AUSGEWÄHLTER TEXTAUSZUG

^^^^

3. Januar 2013

mit tanzenden händen

Wir warten nicht mehr, das Warten haben wir aufgegeben, lange schon, zu lange, um sagen zu können: nur ein Weilchen. Ein Weilchen, ein kleines bisschen nur, das war früher einmal, als wir noch dachten, dass das alles schnell wieder vorbei sein wird, dass es nur mal kurz eine Durststrecke ist, eine kurze Zeit, die wir uns vertreiben können mit Sommer und Sonne, mit Wind im Haar und Kuchen im Bauch, einen Lidschlag lang eben mal nicht im Höhenflug schweben. Mit den Tagen und Nächten wurden unsere Schritte schwerer und schwerer, die Füße immer mehr zu Beton und die Gedanken erst recht. Und eines Morgens dann wachten wir auf und stellten fest, dass uns etwas an den Boden gekettet hat, dass uns etwas das Fliegen verweigerte, das Schweben und Taumeln und Loslassen, eines grauen Morgens kam mit dem Aufwachen die Erkenntnis. Oha, dachte ich, oha – während draußen eine Meise sang und ich die Hoffnung nicht aufgab.

1. Januar 2013

nach mitternacht | keine fragen

Ein Vorsatz und noch vor dem Neuen Jahr wird er gebrochen; du kannst dich zurückhalten, sagst du und diese vier Wörter sind mein Silvesterwunder, mein eigener Vorsatz steht aufrecht im Raum. Immerhin ein gehaltenes Vorhaben, immerhin ein Kuss in den Nacken, immerhin du und dein manchmal sparsames Lächeln, dein durch irgendeinen seltsamen Nebel leuchtendes Lächeln, das mehr aus den Augen strahlt als sonst irgendwoher. Und durch die Nacht will ich sagen: bleib, bleib doch, komm wieder zurück, das Sofa ist frei und die Badewanne auch und mein Bett erst recht, ich habe sogar ein Kissen für dich und einen wärmenden Körper und einige Stunden ohne Fragen, das ist doch, was wir alle so sehr brauchen: fragloses Glück, ab und an, fragloses Beieinandersein hin und wieder; die Antworten kommen ohnehin irgendwann von selbst, früher oder eben später, was macht das schon für einen Unterschied.

^^^^

ANGEZEIGTE DATENSÄTZE
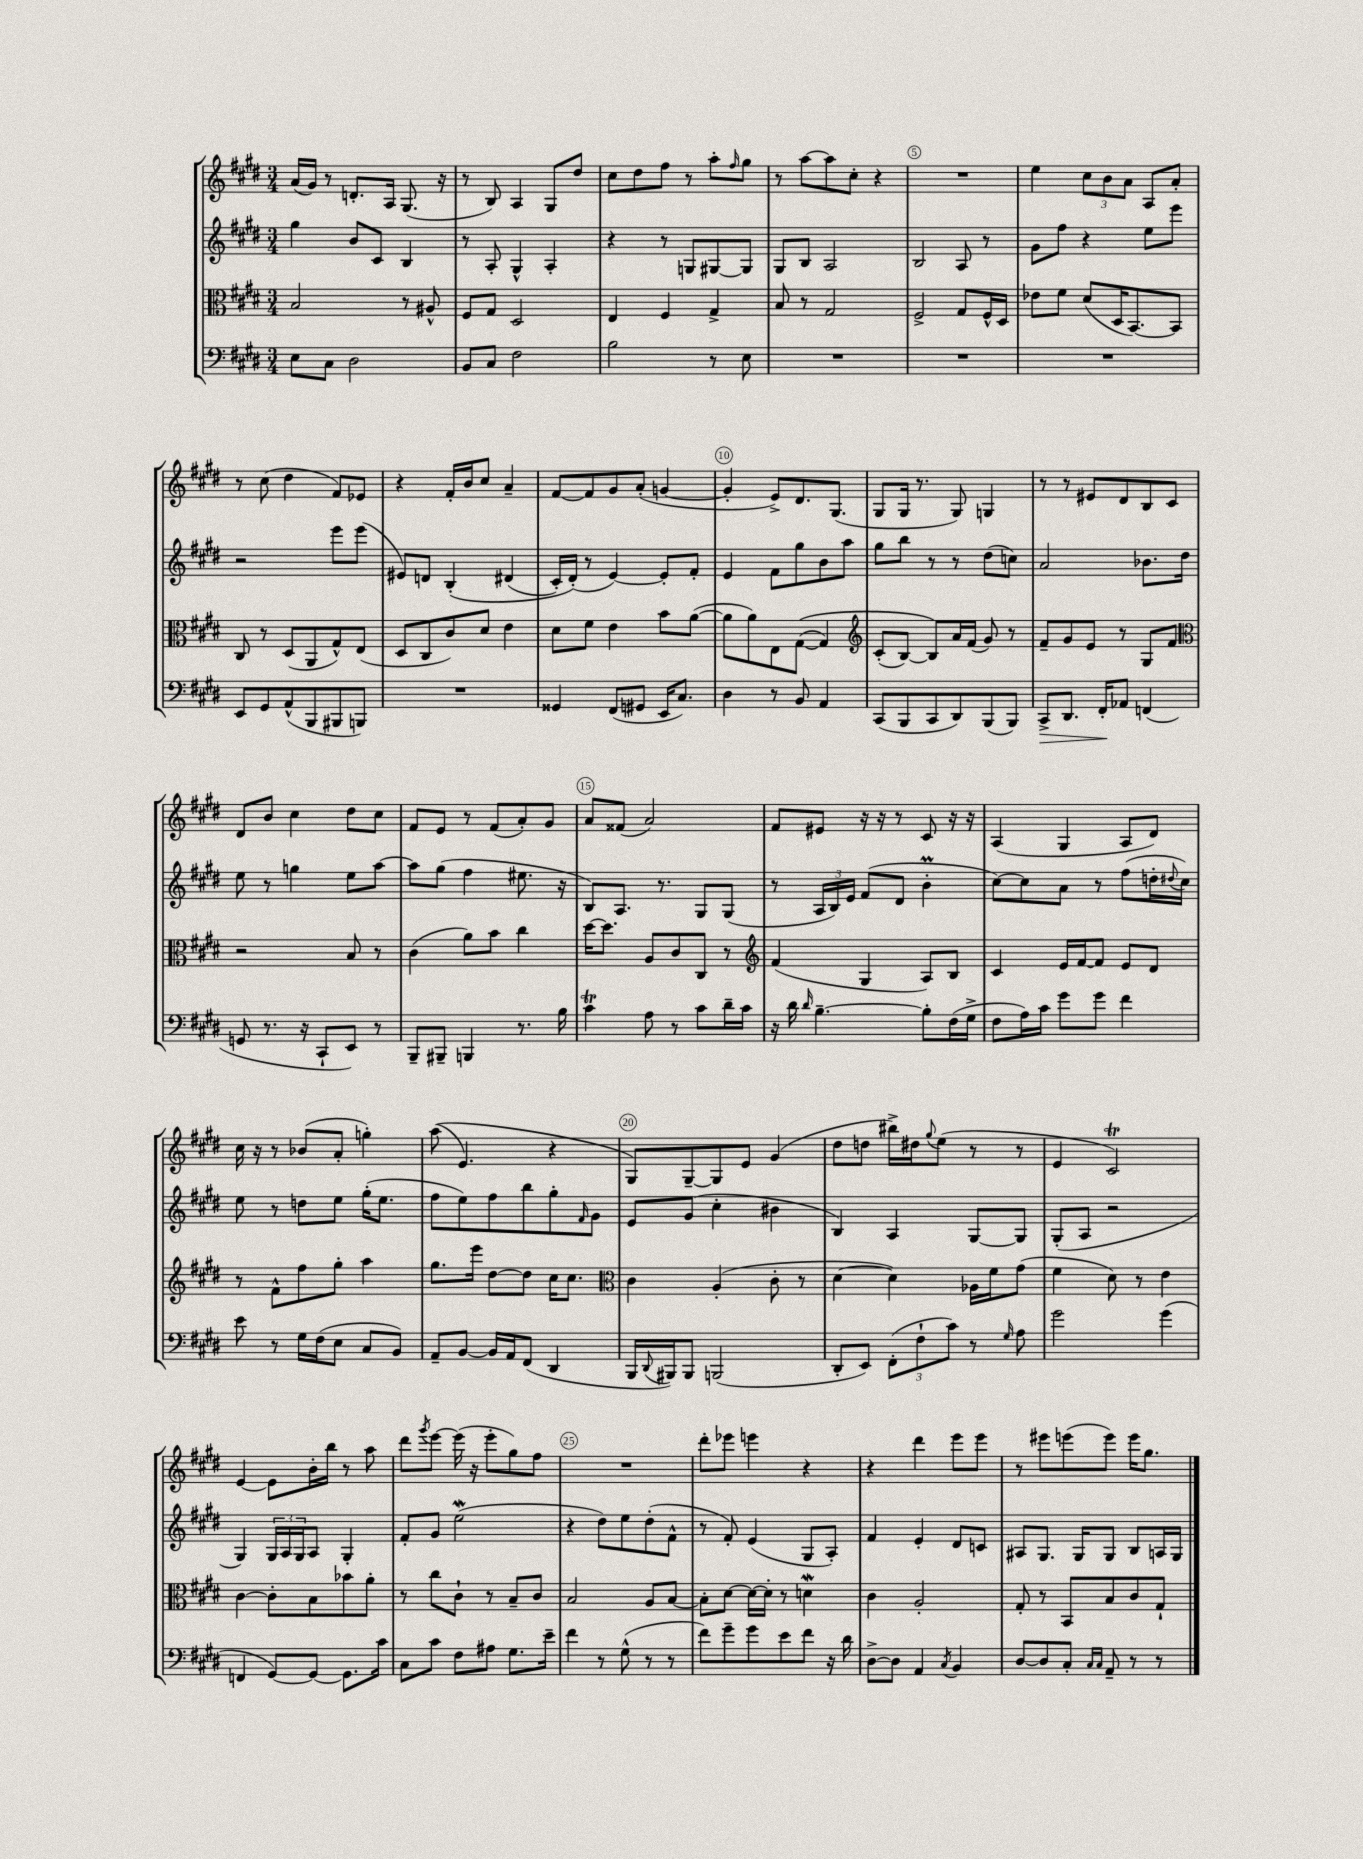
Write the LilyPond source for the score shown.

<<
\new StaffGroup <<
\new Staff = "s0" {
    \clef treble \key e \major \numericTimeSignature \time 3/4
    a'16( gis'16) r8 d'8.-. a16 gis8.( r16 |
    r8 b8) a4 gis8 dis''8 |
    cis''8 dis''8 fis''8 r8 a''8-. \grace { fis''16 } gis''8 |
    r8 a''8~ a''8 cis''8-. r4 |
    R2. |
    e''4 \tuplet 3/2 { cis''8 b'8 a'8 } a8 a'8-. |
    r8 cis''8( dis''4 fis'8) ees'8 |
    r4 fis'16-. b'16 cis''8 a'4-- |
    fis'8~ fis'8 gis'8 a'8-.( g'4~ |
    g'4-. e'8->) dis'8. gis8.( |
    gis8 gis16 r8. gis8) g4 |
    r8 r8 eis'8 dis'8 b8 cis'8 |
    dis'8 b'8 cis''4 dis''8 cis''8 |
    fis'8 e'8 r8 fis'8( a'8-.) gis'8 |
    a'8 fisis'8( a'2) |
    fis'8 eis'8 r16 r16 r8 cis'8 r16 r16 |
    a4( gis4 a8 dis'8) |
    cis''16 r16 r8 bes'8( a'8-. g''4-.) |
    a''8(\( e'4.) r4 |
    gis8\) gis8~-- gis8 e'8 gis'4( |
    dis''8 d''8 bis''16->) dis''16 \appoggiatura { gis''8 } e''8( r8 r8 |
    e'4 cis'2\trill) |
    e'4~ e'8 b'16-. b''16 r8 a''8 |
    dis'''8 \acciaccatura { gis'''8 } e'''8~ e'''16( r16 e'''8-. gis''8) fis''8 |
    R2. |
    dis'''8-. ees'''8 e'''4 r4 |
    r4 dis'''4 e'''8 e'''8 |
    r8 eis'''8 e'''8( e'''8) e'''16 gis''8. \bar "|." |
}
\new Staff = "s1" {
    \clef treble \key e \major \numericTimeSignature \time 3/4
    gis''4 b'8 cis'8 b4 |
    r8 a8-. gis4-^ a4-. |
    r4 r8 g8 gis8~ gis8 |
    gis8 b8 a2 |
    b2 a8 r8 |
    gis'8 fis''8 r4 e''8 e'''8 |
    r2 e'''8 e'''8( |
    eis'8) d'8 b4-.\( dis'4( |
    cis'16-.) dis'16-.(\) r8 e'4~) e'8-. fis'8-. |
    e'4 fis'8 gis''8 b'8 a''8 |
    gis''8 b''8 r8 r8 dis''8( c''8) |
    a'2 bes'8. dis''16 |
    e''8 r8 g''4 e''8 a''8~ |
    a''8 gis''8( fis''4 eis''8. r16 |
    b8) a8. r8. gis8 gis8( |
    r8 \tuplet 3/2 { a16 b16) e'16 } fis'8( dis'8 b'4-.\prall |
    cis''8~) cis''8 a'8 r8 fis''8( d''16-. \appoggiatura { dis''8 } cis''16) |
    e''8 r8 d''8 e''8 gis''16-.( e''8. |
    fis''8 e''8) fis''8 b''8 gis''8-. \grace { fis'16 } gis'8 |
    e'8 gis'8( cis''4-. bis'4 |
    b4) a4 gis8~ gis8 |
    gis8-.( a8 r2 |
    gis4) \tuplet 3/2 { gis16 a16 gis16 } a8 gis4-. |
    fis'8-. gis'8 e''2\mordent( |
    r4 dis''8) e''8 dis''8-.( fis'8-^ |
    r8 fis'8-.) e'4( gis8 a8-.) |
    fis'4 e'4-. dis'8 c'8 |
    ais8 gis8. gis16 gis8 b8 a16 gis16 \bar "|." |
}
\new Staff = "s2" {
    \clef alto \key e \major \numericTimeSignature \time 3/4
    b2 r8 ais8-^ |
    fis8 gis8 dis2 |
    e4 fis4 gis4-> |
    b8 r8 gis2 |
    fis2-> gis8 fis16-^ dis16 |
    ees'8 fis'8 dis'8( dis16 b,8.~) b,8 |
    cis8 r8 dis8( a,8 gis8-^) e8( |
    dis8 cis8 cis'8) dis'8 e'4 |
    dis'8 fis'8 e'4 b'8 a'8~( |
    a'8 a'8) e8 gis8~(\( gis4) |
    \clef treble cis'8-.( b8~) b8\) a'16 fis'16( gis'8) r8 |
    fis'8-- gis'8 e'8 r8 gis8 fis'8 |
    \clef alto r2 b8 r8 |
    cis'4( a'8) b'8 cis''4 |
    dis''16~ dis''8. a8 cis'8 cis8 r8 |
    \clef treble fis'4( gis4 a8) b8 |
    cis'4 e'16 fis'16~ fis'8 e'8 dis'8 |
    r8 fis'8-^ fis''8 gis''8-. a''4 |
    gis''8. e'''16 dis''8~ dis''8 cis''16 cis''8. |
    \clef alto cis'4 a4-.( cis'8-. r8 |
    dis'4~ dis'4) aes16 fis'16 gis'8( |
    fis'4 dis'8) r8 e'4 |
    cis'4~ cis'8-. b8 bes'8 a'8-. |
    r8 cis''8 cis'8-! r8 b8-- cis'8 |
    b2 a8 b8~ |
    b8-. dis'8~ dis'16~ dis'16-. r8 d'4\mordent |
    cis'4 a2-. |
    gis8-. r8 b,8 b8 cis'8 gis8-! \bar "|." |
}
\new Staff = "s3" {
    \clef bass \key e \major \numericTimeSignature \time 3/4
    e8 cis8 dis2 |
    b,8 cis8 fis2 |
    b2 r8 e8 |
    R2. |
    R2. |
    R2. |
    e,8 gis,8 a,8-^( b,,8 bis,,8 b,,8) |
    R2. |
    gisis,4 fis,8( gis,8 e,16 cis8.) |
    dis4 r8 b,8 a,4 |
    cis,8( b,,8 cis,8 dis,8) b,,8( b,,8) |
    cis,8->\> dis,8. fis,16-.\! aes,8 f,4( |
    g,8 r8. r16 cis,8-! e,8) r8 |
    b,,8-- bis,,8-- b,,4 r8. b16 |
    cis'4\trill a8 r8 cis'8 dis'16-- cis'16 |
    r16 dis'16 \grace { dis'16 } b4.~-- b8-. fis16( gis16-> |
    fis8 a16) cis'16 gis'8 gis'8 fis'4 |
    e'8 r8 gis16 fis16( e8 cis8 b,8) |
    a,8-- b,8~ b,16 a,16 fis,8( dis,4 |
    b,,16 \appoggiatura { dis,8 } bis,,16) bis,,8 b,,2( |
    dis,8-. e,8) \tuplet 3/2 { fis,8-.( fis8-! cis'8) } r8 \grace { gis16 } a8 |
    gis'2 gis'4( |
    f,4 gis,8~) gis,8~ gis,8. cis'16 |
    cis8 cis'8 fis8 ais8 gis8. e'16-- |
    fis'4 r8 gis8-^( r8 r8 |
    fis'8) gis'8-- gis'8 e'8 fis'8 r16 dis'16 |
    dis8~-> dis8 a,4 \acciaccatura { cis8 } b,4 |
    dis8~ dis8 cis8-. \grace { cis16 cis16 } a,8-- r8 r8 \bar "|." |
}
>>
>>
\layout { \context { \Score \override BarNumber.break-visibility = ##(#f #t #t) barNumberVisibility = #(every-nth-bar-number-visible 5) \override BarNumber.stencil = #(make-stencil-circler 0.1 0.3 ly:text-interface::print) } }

^^^^

AUFGABEN
a: Welche vier Wörter bezeichnet der Textauszug im Eintrag vom 1. Januar 2013 als Silvesterwunder?
b: Schreibe den Textauszug im selben Ton weiter, beginnend nach seinem letzten Satz.

LÖSUNGEN
a: „du kannst dich zurückhalten“

b:
26. Oktober 2012

ich, das sind immer die anderen

Uns Rumtreiben, das können wir. Uns so lange beschäftigen, bis die Gedanken einfach schweigen und nachts dann alles über uns hereinbricht, in einem Donnerwetter im Kopf und mit der Schwere eines vergessenen Lächelns. Dann wälzen wir uns als Bettdeckenwurst hin und her, bis in der Matratze eine Kuhle entsteht, in der wir uns verstecken wollen vor dem Bösen der Welt, aber die Katze maunzt so jämmerlich, dass wir uns irgendwann doch auf- und die wirren Gedanken zusammenraffen. Da lacht der Tag und der Kühlschrank ist leer wie dein Bauch, Hauptsache Kaffee und Milch ist da, es sind die einfachen Dinge, die uns am Leben halten und die komplizierten, die uns den Kick in die Fresse geben; hallo Welt, ich hab noch nicht aufgegeben, bekomme ich jetzt einen Fleißstern? aber die Welt lächelt nur grau und faltig, während die Katze auf deinem Schoß schnurrt und schnurrt und schnurrt, kuschelwarm weich und du formulierst in deinem angeschlagenen Kopf die erste Wahrheit des Tages:  für wen machen wir das eigentlich, wenn nicht für die anderen.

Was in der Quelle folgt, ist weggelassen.